Mainly it is a factor of power supply capacitance, regulation and sometime feedback (that can negate power supply ripple). How beefy the output stage is can come into play as well.
Magnepan usually recommends getting an amp that will double its 8 ohm power at 4ohms.
No two 200wpc amps are the same. It has to do with-current.  A
200wpc Class D amp may only put out 27 amps of current per channel, while a 150wpc Odyssey Class AB amp puts out 60 amps of current per channel.  Guess which amp sounds more powerful?

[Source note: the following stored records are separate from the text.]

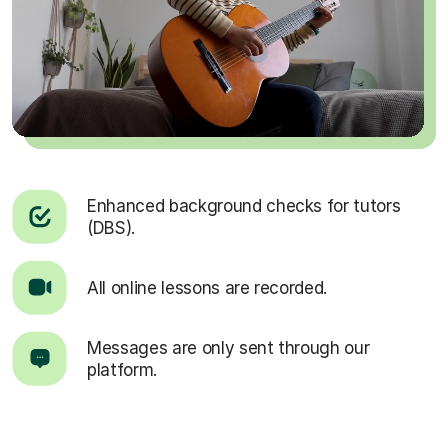
Enhanced background checks for tutors
(DBS).
All online lessons are recorded.
Messages are only sent through our
platform.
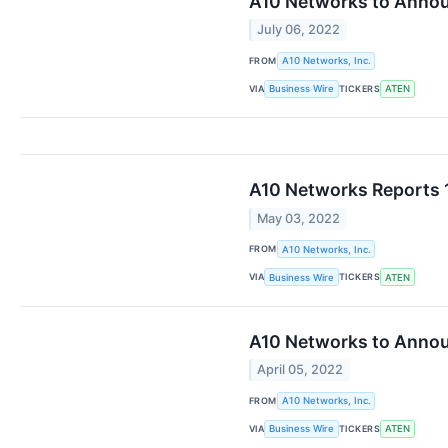
A10 Networks to Annou
July 06, 2022
FROM
A10 Networks, Inc.
VIA
TICKERS
Business Wire
ATEN
A10 Networks Reports 1
May 03, 2022
FROM
A10 Networks, Inc.
VIA
TICKERS
Business Wire
ATEN
A10 Networks to Announ
April 05, 2022
FROM
A10 Networks, Inc.
VIA
TICKERS
Business Wire
ATEN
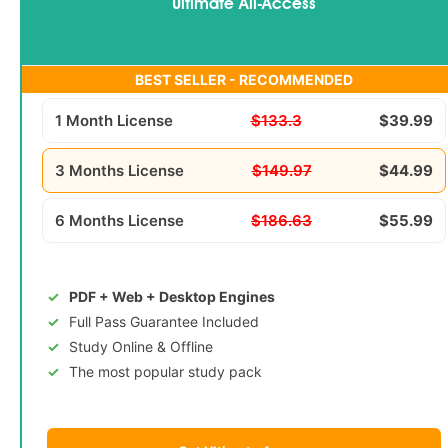
Ultimate All-Access
BEST SELLER - RECOMMENDED
1 Month License
$133.3
$39.99
3 Months License
$149.97
$44.99
6 Months License
$186.63
$55.99
PDF + Web + Desktop Engines
Full Pass Guarantee Included
Study Online & Offline
The most popular study pack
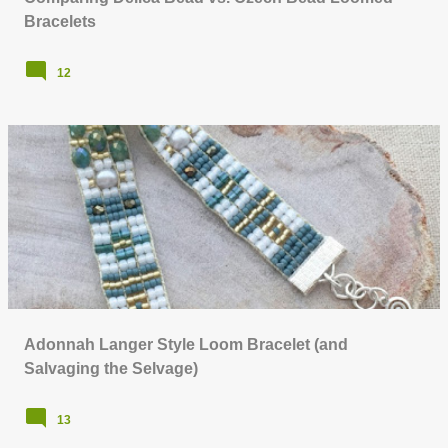
Bracelets
12
Adonnah Langer Style Loom Bracelet (and
Salvaging the Selvage)
13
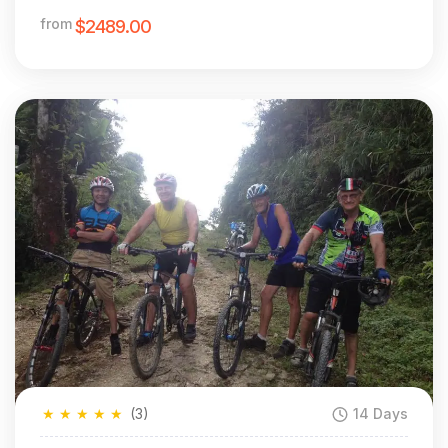
MTB
from
$2489.00
★
★
★
★
★
(3)
14 Days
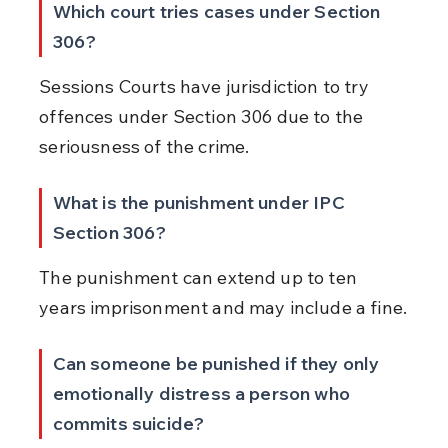
Which court tries cases under Section 
306?
Sessions Courts have jurisdiction to try 
offences under Section 306 due to the 
seriousness of the crime.
What is the punishment under IPC 
Section 306?
The punishment can extend up to ten 
years imprisonment and may include a fine.
Can someone be punished if they only 
emotionally distress a person who 
commits suicide?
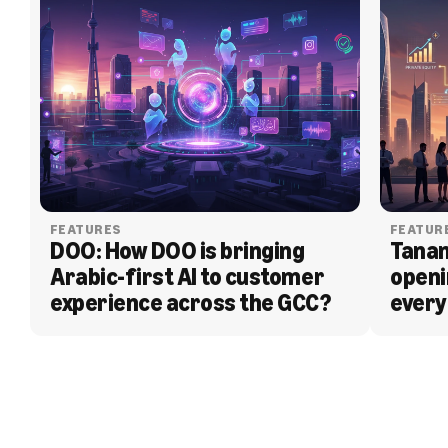
FEATURES
FEATUR
DOO: How DOO is bringing 
Tanam
Arabic-first AI to customer 
openi
experience across the GCC?
every
BLOG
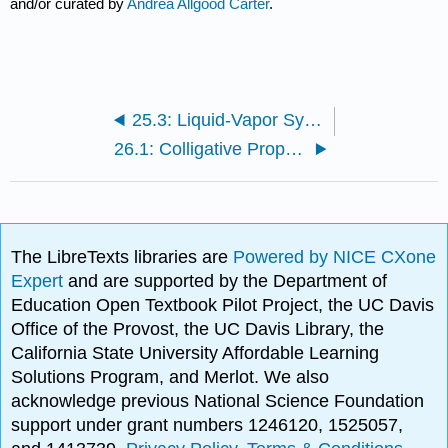
and/or curated by
Andrea Allgood Carter
.
25.3: Liquid-Vapor Systems - Raoult’s Law
26.1: Colligative Properties
The LibreTexts libraries are
Powered by NICE CXone
Expert
and are supported by the Department of
Education Open Textbook Pilot Project, the UC Davis
Office of the Provost, the UC Davis Library, the
California State University Affordable Learning
Solutions Program, and Merlot. We also
acknowledge previous National Science Foundation
support under grant numbers 1246120, 1525057,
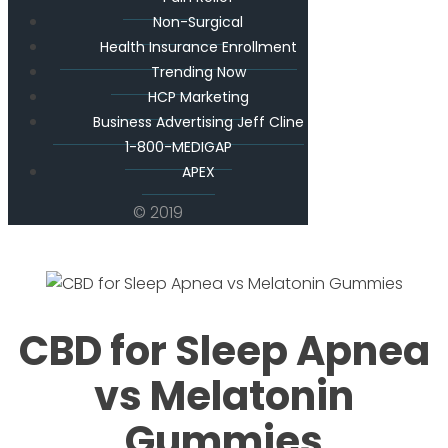
Non-Surgical
Health Insurance Enrollment
Trending Now
HCP Marketing
Business Advertising Jeff Cline
1-800-MEDIGAP
APEX
© 2019
CBD for Sleep Apnea
vs Melatonin
Gummies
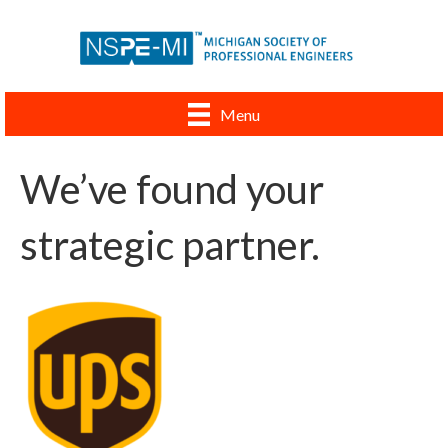
Menu
We’ve found your
strategic partner.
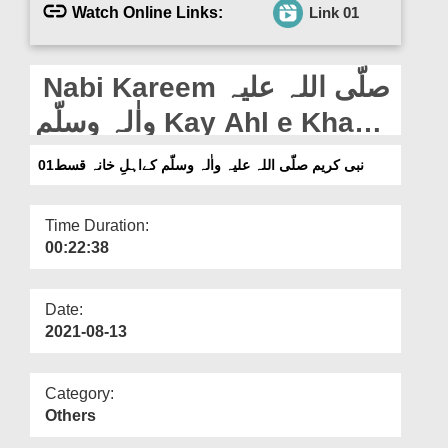
Departments
Watch Online Links:
Link 01
Our Websites
Nabi Kareem صلّی اللہ علیہ
More
واٰلہ وسلّم Kay Ahl e Khana
Ep 01
نبی کریم صلّی اللہ علیہ واٰلہ وسلّم کےاہلِ خانہ قسط01
Time Duration:
00:22:38
Date:
2021-08-13
Category:
Others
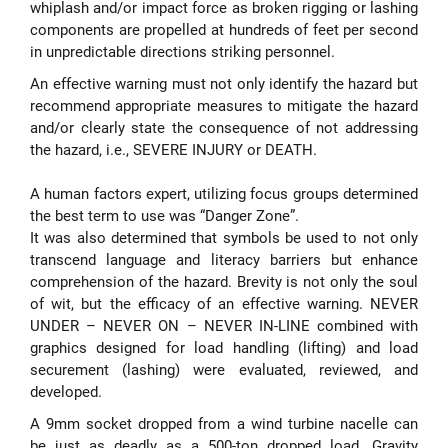
whiplash and/or impact force as broken rigging or lashing
components are propelled at hundreds of feet per second
in unpredictable directions striking personnel.
An effective warning must not only identify the hazard but
recommend appropriate measures to mitigate the hazard
and/or clearly state the consequence of not addressing
the hazard, i.e., SEVERE INJURY or DEATH.
A human factors expert, utilizing focus groups determined
the best term to use was “Danger Zone”.
It was also determined that symbols be used to not only
transcend language and literacy barriers but enhance
comprehension of the hazard. Brevity is not only the soul
of wit, but the efficacy of an effective warning. NEVER
UNDER – NEVER ON – NEVER IN-LINE combined with
graphics designed for load handling (lifting) and load
securement (lashing) were evaluated, reviewed, and
developed.
A 9mm socket dropped from a wind turbine nacelle can
be just as deadly as a 500-ton dropped load. Gravity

27 amps is 1500 watts into 2 ohms. 60amps is 7200 watts. 60amps would require a bus voltage of 120V at 2ohms, phase-angle aside. I think the number of speakers that drop below 1.5 ohm approaches a handful and even the number that drop much below 2 ohms are uber expensive and won't be matched with a $1,500 amplifier. 60 amps at 1.5 ohms requires a 90V bus voltage (approx). Odd of the odyssey amplifier having a 90V bus supply are pretty much 0. Given it's power rating, it is much more likely to be close to 35-40V.  That 60A specification is pretty meaningless ..... not to mention 60A would drag down the power supply capacitors pretty seriously, further limiting the practicality of delivering this much current.



Tube-amps sometimes "seem" more powerful as their distortion is typically more pleasant when they clip, but they are still clipping.